The new immigration bill President Donald Trump touts as a way to “restore our competitive edge in the 21st century” calls for cutting immigration levels in half over a decade and creating a points-based system that favors highly educated and skilled immigrants with English ability over those with family in the United States. The bill may never become law or undergo significant changes, but its current form is drawing criticism from some in the employer community.
Although the bill, dubbed the Reforming American Immigration for Strong Employment (RAISE) Act, seeks to reward immigrants who have in-demand job skills, it’s “not a pro-employment bill,” according to an attorney who works with employers in need of foreign workers.
“It would be a radical shift in immigration policy that does not address the reality that I hear from employers every day,” Lori Chesser, a contributor to Iowa Employment Law Letter and chair of the immigration department at the Davis Brown Law Firm in Des Moines, Iowa, said after the bill was announced on August 2.
Elaine C. Young, an editor of Utah Employment Law Letter and attorney with Kirton McConkie in Salt Lake City, Utah, also criticized the bill, saying it would “effectively subject all employees to a quota system, whereas now there is no cap on certain classifications, like intracompany transferee managers and executives, performers, university professors, or religious workers.” In addition to creating uncertainty surrounding when an employee could transfer to the United States, the bill could be “a major problem for employers [that] rely on seasonal, low-skilled workers,” she said.
Pie or quilt?
One problem with the bill is that it “assumes the economy is a zero-sum game,” Chesser said.
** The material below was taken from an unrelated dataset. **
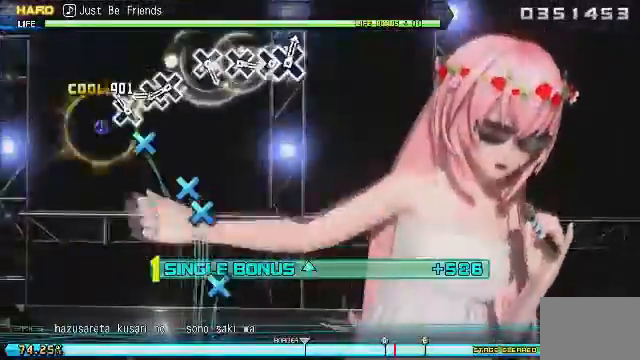
{"dt_ms": 500, "buttons": ["CROSS", "DPAD_UP"], "events": [[83, "CROSS", "up"], [125, "CROSS", "down"], [167, "CROSS", "up"], [208, "CROSS", "down"], [250, "CROSS", "up"], [292, "CROSS", "down"], [333, "CROSS", "up"], [375, "CROSS", "down"]]}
That thinking imagines the economy as a pie baked in a pan of a certain size that can’t change, she said, and advocates of that way of thinking see foreign workers displacing U.S. workers because “we can’t possibly increase the size of the pie pan.”
“Actually, history shows the economy is more like a quilt,” Chesser said. “You sew on more pieces and it covers more people. In other words, economies grow.” She also said economies can shrink, and that’s what she sees happening if the RAISE Act is enacted.
Among the bill’s flaws, Chesser said, is that it doesn’t address specific employer needs for temporary or permanent workers and doesn’t recognize that many critical low-wage jobs are almost impossible to fill. The bill also doesn’t look to the future, she said, because it calls for the number of green cards awarded to be decreased over time and includes no adjustments for events happening in the economy, such as the wave of retirements expected as the Baby Boomers leave the workforce.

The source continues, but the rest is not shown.